In 1982, King released the album, Get Loose. It yielded a top twenty pop and #1 R&B hit with the single, “Love Come Down”. The song also peaked at #1 on the dance chart and reached the UK Singles Chart top ten, peaking at #7 for three weeks. The follow-up, “Betcha She Don’t Love You”, peaked at #2 on the R&B chart and #49 on the pop chart. From the mid- to late-1980s, King would continue to chart on the R&B chart, placing eight singles in the R&B top twenty, with three making it to the top ten.

On September 20, 2004, King’s “Shame” became one of the first records to be inducted into the Dance Music Hall of Fame at a ceremony held in New York’s Spirit club.

On August 14, 2007, King released her first studio album in 12 years, Open Book. It featured the single “The Dance”, which peaked at #12 on the Hot Dance Club Play Chart.

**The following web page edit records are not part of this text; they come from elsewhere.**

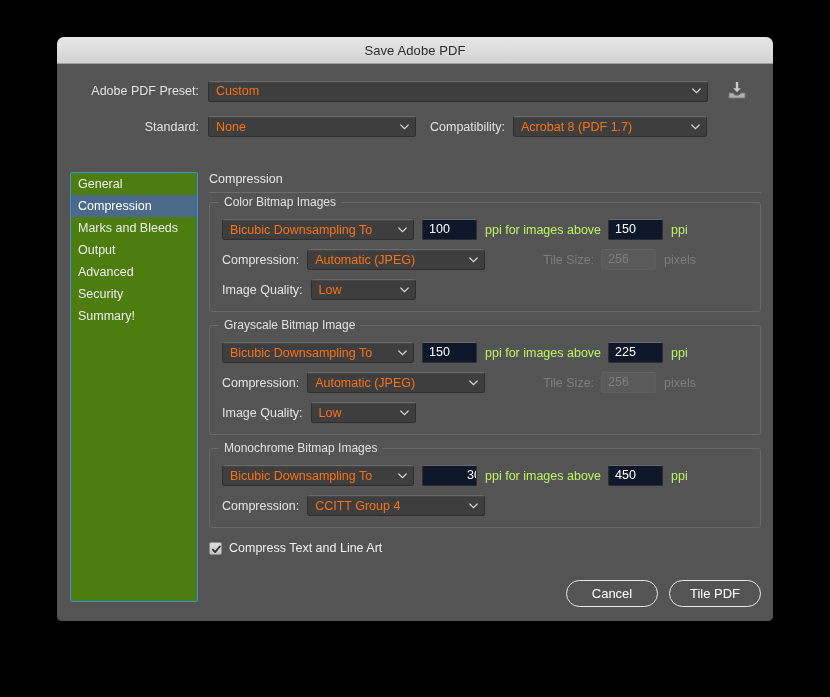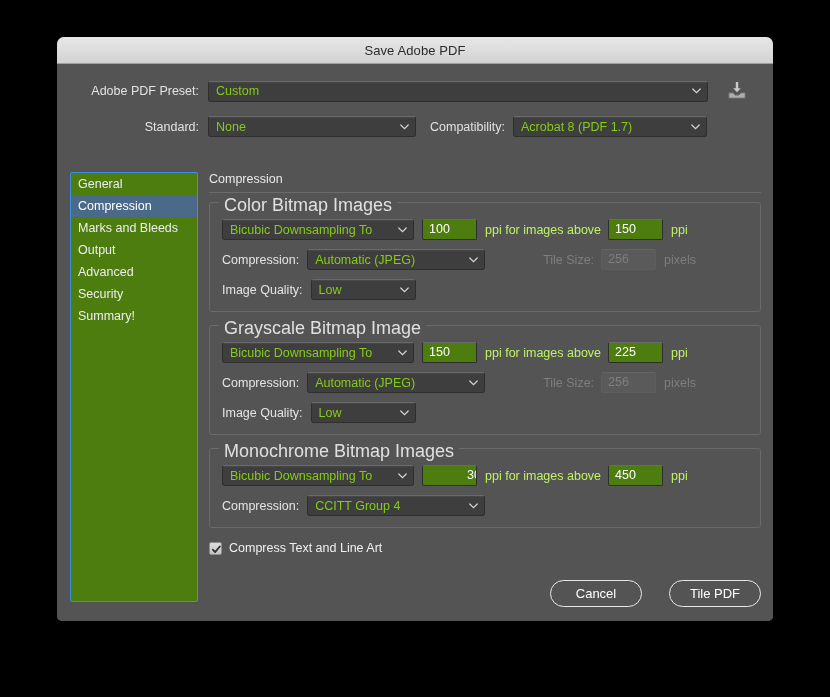--- a/index.html
+++ b/index.html
@@ -67,21 +67,21 @@
   
   .sel {
     position: relative;
     background: #3e3e3e;
     border: 1px solid #2e2e2e;
     border-top-color: #6a6a6a;
     border-radius: 3px;
     height: 21px;
     display: flex;
     align-items: center;
-    color: #84cc16;
+    color: #f97316;
     font-size: 12.5px;
     padding: 0 20px 0 7px;
     box-sizing: border-box;
     box-shadow: 0 1px 0 rgba(255,255,255,0.05) inset;
     cursor: default;
     white-space: nowrap;
     overflow: hidden;
   }
   .sel .chev {
     position: absolute;
@@ -146,33 +146,33 @@
     border-radius: 3px;
     margin-bottom: 13px;
     padding: 16px 12px 11px 12px;
   }
   .group-title {
     position: absolute;
     top: -8px;
     left: 9px;
     background: #545454;
     padding: 0 5px;
-    font-size: 18px;
+    font-size: 12px;
     color: #e0e0e0;
     white-space: nowrap;
   }
   .grp-row {
     display: flex;
     align-items: center;
     margin-bottom: 9px;
   }
   .grp-row:last-child { margin-bottom: 0; }
 
   .txtfield {
-    background: #4d7c0f;
+    background: #0f172a;
     border: 1px solid #2e2e2e;
     border-top-color: #6a6a6a;
     border-radius: 2px;
     height: 21px;
     line-height: 19px;
     box-sizing: border-box;
     color: #ffffff;
     font-size: 12.5px;
     padding: 0 6px;
     white-space: nowrap;
@@ -224,21 +224,21 @@
     color: #f0f0f0;
     white-space: nowrap;
   }
 
   
   .footer {
     position: absolute;
     right: 12px;
     bottom: 14px;
     display: flex;
-    gap: 27px;
+    gap: 11px;
   }
   .btn {
     min-width: 92px;
     height: 27px;
     border-radius: 14px;
     border: 1px solid #e8e8e8;
     background: transparent;
     color: #ffffff;
     font-size: 13px;
     font-family: "Liberation Sans", sans-serif;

In 2011, King also collaborated with deep house producer Miguel Migs, on the track “Everybody”, which was included on his album Outside the Skyline. The single for “Everybody” was released on July 19, 2011.

Mad Magazine

Remembering MAD Magazine:

Mad (stylized as MAD) is an American humor magazine founded in 1952 by editor Harvey Kurtzman and publisher William Gaines, launched as a comic book before it became a magazine. It was widely imitated and influential, affecting satirical media, as well as the cultural landscape of the 20th century, with editor Al Feldstein increasing readership to more than two million during its 1974 circulation peak. From 1952 until 2018, Mad had published 550 regular issues, as well as hundreds of reprint “Specials”, original-material paperbacks, reprint compilation books and other print projects. The magazine’s numbering reverted back to 1 with its June 2018 issue.

The magazine is the last surviving title from the EC Comics line, offering satire on all aspects of life and popular culture, politics, entertainment, and public figures. Its format is divided into a number of recurring segments such as TV and movie parodies, as well as freeform articles. Mad’s mascot, Alfred E. Neuman, is typically the focal point of the magazine’s cover, with his face often replacing that of a celebrity or character who is lampooned within the issue.